Olivier Perrin – The Brave Little Economist (Switzerland) –
In 2007, millions of American families unable to repay their credit were thrown on sidewalks with no roof over their heads.
Entire neighborhoods empty of life, refractory occupants forcibly dislodged by the police and handing over keys for the most resigned ran daily in newspapers.
10 years later, these images threaten to return to your screens.
An ouster in Baltimore in 2007, © Flickr / Mireille
In question, a US credit mechanism completely aberrant and irrational .
The bill he left to the planet is expensive. Very expensive: a financial and banking crisis that contaminated the world in 2008.
And today, amazing things are happening again in the United States.
In Philadelphia, families become owners without the slightest contribution. In Florida, they buy a charming base with a low contribution and without any income requirement.
Credit has never been easier to obtain and lenders are even fighting each other to attract new investors. At the same time, house prices are rising.
A house in Baltimore was worth $ 240,000 five years ago, it is selling for $ 400,000 today.
So what happened?
In fact, nobody has learned the lesson given by the subprime collapse in 2007.
Not the American households who go into debt again to occupy houses that they will never be able to pay. Not the predatory brokers who always eye on their commissions. Neither do the gangster bankers who flirt with risk and speculation.
And even less the governments that did nothing to tackle the problem at source: change the US debt system.
Result: the crash that looms on the horizon today could eclipse all previous.
The US mortgage is completely absurd.
The mechanism of American credit is very particular, in fact completely absurd for a European.
Imagine that an American bank gives credit to the Parker family. This bank will hold a mortgage on the house until Mr. and Mrs. Parker finish paying the last monthly payment.
If suddenly this family can not make ends meet, because the bank has not been very attentive on their income, and monthly payments increase every month, there is a solution.
The Parker make the keys, the bank recovers the total property of the house, and things stop there.
You read correctly. The family is not prosecuted, it makes the keys and the credit ends. At the bank to fend for reselling the good on the market and recover his bet. To the Parker to find another roof to put on their head.
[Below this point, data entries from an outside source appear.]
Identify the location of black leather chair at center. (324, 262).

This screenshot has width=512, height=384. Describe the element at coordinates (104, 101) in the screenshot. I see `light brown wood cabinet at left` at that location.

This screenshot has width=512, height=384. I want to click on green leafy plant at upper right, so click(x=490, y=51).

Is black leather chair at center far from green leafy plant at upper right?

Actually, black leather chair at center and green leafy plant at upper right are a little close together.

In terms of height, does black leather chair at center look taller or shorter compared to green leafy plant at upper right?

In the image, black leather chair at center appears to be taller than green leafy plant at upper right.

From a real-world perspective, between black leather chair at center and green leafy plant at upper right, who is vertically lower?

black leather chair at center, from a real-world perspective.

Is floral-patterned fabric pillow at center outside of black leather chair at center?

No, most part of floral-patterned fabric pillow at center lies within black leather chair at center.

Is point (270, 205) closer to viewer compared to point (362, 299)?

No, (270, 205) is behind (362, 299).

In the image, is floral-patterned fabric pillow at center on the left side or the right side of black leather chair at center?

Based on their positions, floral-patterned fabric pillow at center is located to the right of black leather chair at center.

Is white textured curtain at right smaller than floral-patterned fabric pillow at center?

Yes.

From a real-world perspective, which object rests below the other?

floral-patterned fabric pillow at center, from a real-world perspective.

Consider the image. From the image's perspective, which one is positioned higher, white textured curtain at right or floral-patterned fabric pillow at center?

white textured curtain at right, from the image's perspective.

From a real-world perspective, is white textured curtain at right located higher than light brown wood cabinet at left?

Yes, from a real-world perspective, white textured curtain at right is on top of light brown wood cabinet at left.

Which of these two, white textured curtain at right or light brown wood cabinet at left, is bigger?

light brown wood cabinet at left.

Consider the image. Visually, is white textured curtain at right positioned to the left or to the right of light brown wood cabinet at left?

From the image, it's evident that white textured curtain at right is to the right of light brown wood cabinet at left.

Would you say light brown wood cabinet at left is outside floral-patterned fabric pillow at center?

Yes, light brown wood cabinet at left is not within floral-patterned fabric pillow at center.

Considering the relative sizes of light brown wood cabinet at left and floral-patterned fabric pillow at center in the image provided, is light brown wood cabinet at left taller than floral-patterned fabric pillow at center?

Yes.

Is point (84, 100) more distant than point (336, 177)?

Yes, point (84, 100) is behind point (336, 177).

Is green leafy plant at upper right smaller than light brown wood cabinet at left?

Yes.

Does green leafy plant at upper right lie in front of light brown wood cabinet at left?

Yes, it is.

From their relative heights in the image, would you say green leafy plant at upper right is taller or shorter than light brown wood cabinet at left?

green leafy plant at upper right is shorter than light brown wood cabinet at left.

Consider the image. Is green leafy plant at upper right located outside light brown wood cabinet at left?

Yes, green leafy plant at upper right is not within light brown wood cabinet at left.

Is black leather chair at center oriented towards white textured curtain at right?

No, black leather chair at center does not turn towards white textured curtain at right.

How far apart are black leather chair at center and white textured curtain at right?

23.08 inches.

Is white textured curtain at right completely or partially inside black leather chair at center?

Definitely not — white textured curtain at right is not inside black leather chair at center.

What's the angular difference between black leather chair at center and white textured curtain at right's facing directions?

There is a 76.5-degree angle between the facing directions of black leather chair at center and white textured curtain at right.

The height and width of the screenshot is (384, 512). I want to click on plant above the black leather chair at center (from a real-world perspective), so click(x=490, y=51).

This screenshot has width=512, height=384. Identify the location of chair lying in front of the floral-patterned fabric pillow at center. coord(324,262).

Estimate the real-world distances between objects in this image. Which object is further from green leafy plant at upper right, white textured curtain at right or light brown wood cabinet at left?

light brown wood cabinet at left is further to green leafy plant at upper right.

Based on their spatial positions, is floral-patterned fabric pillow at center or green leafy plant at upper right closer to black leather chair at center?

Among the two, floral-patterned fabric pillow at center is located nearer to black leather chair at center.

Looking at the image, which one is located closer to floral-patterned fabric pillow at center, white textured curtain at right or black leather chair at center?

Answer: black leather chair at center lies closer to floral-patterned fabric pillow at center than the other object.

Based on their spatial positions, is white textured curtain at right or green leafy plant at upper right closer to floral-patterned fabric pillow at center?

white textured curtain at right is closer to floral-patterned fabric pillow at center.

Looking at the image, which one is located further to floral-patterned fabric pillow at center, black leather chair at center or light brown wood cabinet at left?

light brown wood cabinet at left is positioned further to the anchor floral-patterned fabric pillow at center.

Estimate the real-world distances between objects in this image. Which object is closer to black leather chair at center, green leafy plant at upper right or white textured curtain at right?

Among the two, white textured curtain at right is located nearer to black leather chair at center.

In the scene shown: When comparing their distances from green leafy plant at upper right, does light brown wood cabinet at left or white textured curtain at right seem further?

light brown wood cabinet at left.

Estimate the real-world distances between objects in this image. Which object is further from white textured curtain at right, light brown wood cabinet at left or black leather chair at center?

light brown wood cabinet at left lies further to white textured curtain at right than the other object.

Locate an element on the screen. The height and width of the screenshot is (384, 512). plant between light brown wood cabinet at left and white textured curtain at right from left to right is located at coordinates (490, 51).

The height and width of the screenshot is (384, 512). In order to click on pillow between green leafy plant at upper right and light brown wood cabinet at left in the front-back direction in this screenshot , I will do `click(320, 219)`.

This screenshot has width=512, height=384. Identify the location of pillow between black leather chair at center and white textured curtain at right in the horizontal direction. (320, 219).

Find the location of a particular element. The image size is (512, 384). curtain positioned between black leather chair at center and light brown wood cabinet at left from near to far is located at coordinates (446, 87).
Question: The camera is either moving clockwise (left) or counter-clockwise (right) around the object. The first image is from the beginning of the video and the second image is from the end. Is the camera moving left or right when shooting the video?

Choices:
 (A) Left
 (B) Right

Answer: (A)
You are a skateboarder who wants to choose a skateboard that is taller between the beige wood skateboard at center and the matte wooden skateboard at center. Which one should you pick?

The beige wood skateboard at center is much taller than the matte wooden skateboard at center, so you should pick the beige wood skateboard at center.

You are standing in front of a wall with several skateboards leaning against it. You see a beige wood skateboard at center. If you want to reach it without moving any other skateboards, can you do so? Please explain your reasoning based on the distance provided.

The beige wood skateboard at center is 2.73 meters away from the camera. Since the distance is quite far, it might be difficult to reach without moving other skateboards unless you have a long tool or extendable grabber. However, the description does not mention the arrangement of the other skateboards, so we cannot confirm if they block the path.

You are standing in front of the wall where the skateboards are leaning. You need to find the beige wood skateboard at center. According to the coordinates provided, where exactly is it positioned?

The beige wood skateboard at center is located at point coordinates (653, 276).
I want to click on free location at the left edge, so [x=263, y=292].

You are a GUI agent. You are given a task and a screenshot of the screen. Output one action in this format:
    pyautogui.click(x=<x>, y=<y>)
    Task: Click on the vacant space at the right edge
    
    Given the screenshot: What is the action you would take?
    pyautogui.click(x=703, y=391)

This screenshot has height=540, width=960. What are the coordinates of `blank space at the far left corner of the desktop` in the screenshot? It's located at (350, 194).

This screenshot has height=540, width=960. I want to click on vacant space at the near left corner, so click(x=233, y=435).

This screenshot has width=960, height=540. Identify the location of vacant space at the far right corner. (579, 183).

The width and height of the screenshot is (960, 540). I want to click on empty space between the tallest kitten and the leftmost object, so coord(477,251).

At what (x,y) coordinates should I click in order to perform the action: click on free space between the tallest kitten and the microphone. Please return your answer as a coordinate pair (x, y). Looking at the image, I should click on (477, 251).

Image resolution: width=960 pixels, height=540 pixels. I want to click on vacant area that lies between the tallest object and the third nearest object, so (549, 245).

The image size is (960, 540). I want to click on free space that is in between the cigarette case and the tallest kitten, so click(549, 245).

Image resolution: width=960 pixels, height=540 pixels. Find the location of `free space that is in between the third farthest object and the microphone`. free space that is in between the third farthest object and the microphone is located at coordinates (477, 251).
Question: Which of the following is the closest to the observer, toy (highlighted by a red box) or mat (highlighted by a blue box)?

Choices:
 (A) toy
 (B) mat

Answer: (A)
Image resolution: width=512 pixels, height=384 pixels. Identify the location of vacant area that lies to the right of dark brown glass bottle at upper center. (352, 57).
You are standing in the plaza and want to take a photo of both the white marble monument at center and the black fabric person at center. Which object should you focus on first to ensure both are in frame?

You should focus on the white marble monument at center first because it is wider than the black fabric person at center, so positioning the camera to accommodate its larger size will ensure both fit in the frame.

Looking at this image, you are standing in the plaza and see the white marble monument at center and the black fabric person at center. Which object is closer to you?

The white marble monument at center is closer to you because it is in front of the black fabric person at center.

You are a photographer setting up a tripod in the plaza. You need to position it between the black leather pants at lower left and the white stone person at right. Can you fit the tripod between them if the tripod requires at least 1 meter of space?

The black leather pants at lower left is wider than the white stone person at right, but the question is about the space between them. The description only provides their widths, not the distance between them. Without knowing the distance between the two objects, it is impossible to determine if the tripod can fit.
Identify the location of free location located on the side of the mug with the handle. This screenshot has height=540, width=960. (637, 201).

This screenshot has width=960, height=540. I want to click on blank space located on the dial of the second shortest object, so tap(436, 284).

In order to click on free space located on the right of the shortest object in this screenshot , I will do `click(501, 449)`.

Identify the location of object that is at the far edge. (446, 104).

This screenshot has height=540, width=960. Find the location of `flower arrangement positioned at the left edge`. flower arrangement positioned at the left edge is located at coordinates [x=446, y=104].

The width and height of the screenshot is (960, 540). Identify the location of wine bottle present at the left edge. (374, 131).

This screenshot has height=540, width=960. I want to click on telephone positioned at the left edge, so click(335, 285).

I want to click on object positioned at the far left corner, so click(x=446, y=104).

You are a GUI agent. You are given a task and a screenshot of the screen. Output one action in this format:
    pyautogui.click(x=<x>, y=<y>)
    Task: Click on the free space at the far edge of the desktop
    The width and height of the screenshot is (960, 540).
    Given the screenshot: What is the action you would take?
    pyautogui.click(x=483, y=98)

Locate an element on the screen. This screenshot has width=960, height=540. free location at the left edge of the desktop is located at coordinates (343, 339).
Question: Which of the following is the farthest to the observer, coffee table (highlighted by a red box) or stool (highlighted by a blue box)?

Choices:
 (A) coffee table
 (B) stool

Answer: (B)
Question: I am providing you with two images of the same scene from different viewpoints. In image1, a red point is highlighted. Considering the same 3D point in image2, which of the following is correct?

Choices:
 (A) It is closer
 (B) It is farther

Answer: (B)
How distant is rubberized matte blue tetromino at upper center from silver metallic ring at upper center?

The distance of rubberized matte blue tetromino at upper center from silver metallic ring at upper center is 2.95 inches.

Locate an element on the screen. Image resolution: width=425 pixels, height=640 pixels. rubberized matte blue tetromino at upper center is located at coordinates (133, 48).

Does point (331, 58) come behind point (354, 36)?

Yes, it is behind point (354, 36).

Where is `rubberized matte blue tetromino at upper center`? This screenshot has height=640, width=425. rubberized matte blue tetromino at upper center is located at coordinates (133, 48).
This is what many people call the “American Real Estate Dream”.
And that’s what makes the nightmare start again today.
Subprime Crisis 2.0
In 2000, subprimes are THE solution for millions of American households without means that hope to become homeowners.
Banks are willing to give them credit by betting on the fact that their home will appreciate. A lot of value.
They say that in case of difficulties, the resale of the property has become more expensive enough to repay the entire credit.
Almost logically, subprime credit is a huge success.
In 2006, 23% of mortgages subscribed are subprime loans .
A year later, everything collapses.
Two guilty parties are denounced at the moment: the stop of the price increase and the raising of the rates by the American Central Bank (EDF).
Monthly payments increase and accumulate for households in arrears. Banks, intractable, claim their due.
They will eventually order the eviction of the occupants and the seizure of the house to be put on the market at a broken price.
The world is stunned by the biggest scandal of the decade.
Between 2007 and 2012, homes lose 30% of their value. In Las Vegas, prices even fall by 80%.
Except that since the world has become completely amnesic.
The Parker family reconnects with its old demons: the indebtedness.
Why would she deprive herself?
Rentals have become overpriced and it is well known: renting is throwing money out the window. With the crisis, the former owners became massively tenants exploding rents. But you have to sleep somewhere.
In addition, thanks to the FED, credit is cheap again and house prices are rising as never before. Even banks take investors by the hand.
For the Parker the equation is simple: continue to live in a tiny rental and overpriced. Or go into debt over 30 years with varying rates to enjoy a big house in the beautiful neighborhoods.
And remember in case of bankruptcy, the resale of the property will cover the loan. Otherwise, the family will have lost nothing at the change.
All the pieces seem to be in place for the story to repeat itself.
In fact, the situation is much worse than in 2008.
More than a third of Americans can no longer meet their basic needs. Rarely, the median income of the middle class decreased by 4% between 2000 and 2014.
6 million homeowners (15% of real estate loans) still can not cope with their debts.
And most importantly, nearly 1 million households have to repay debts equal to twice the current value of their homes.
In a healthy and rational economic system, when you run out of savings, it is difficult, if not impossible, to get a loan.
Not in the United States.
Stock and bond prices are also reaching record highs.
In a globalized world markets have become interdependent and interconnected. Understand, no one runs alone in silence.
The collapse of the American economy will affect the rest of the world as it did in the past … in 2008.
To your good fortune,
PS: Now that you’ve been warned, you can act before it’s too late.